For convenience, the newly designed ($\textit{m}$, 3)-adder circuits can be divided into two parts: the body and leaves, as shown in Fig. 2. The circuits for S, C, and N share the same body, and each circuit is generated in a leaf separately by using the outputs of the body. For fast operations, the body is designed with NMOS only. Due to the properties of NMOS, it is strong in pull-down but weak in pull-up. Therefore, there is a large difference between rising and falling delay: the rising delay is very large, whereas the falling delay is small.

The main idea for the circuit design is that the outputs S, C, and N should respond only to negative transitions. For example, the sum of 7 inputs, S, is 1 when X1 or X3 is 0, but it is 0 otherwise. Assume that the inputs change from (0000000) to (0000111) and then to (0000101). (X0, X1, X2, X3) will be changed from (0111) to (1110) and to (1101). Initially, S is 0 and is then changed to 1 since X3 becomes 0. S is changed quickly since the falling delay of X3 is small. Next, X3 becomes 1, so S should be changed to 0. If S is controlled by X1 and X3 only, S should be changed after X3 becomes 1, which is very slow compared to negative transition. To avoid the influence of positive transitions, let S be controlled by not only X1 and X3, but also X0 and X2. In the second transition, S is controlled by the negative transition of X2 instead of the positive transition of X3. The circuit in Fig. 2(c) makes the output respond to changing signals such that S is changed by X2 even if both X2 and X3 are 0 for a while.

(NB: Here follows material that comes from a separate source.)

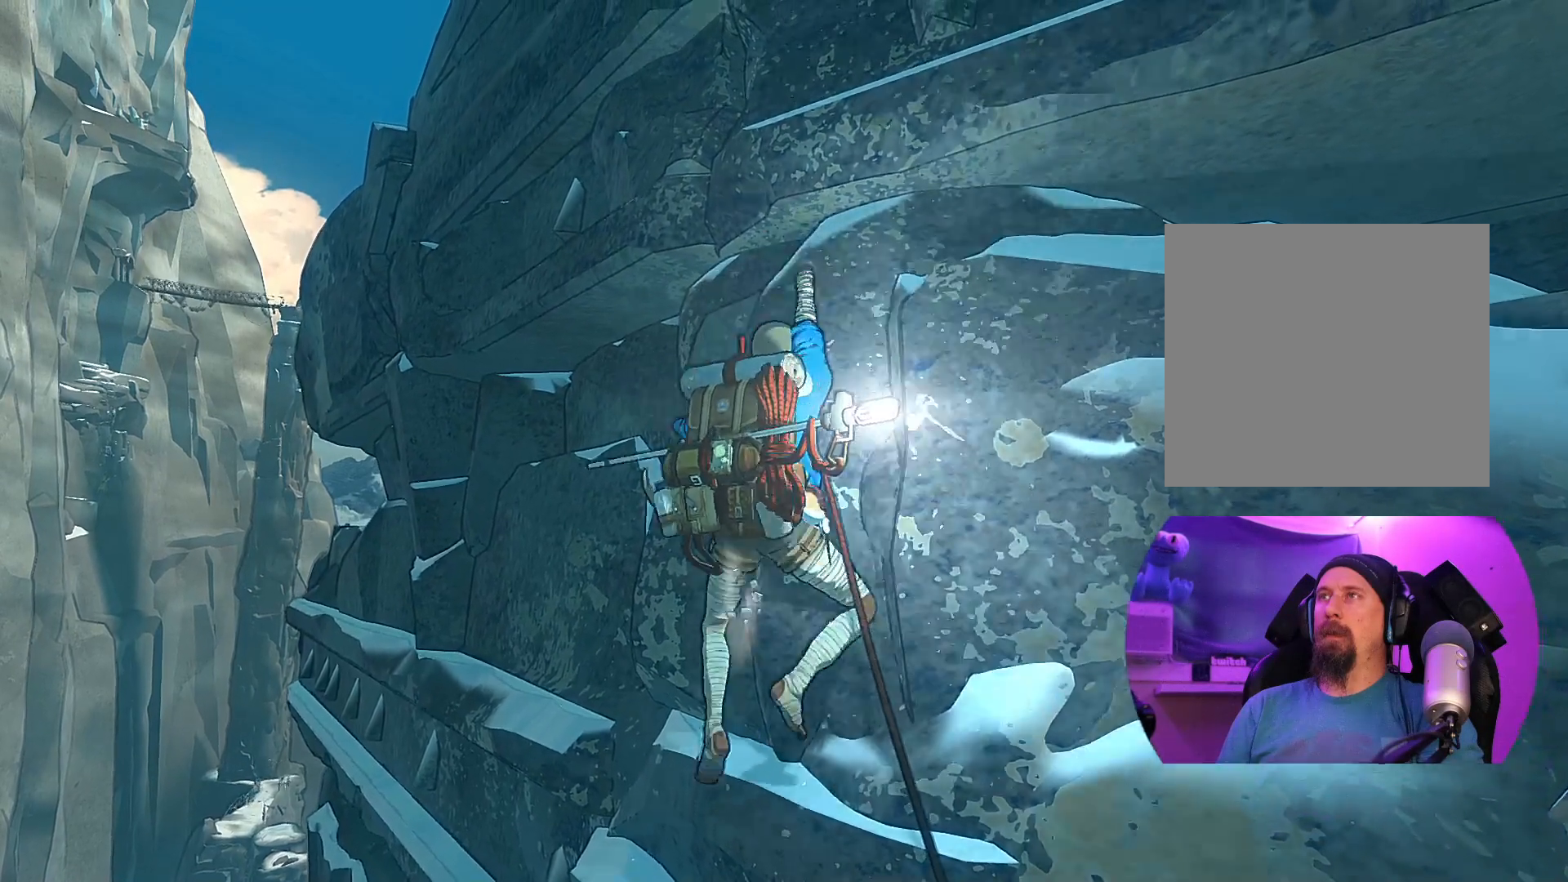
{"buttons": [], "left_stick": "center", "right_stick": "center", "events": [[383, "left_stick", "center"]]}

C and N circuits work in the same manner. The same design technique is applied for other ($\textit{m}$, 3)-adder circuits. The circuits of (4, 3), (5, 3), (6, 3), and (7, 3)-adders are presented in Figs. 2-5. The leaf circuits of S and C are the same for all ($\textit{m}$, 3)-adder circuits.

##### Fig. 2. The circuit of a (4, 3)-adder: (a) body part; (b) leaf for N circuit; (c) leaf for S circuit; (d) leaf for C circuit. ##### Fig. 3. The circuit of a (5, 3)-adder: (a) body part; (b) leaf for N circuit. ##### Fig. 4. The circuit of a (6, 3)-adder: (a) body part; (b) leaf for N circuit. ##### Fig. 5. The circuit of a (7, 3)-adder: (a) body part; (b) leaf for N circuit. ## 4. Experiments

The characteristics of the newly designed ($\textit{m}$, 3)-adders were estimated by simulations and compared with those of existing ($\textit{m}$, 3)-adder circuits . The simulation was performed by HSPICE with 1.2V-0.13${\mathrm{\mu}}$m model parameter.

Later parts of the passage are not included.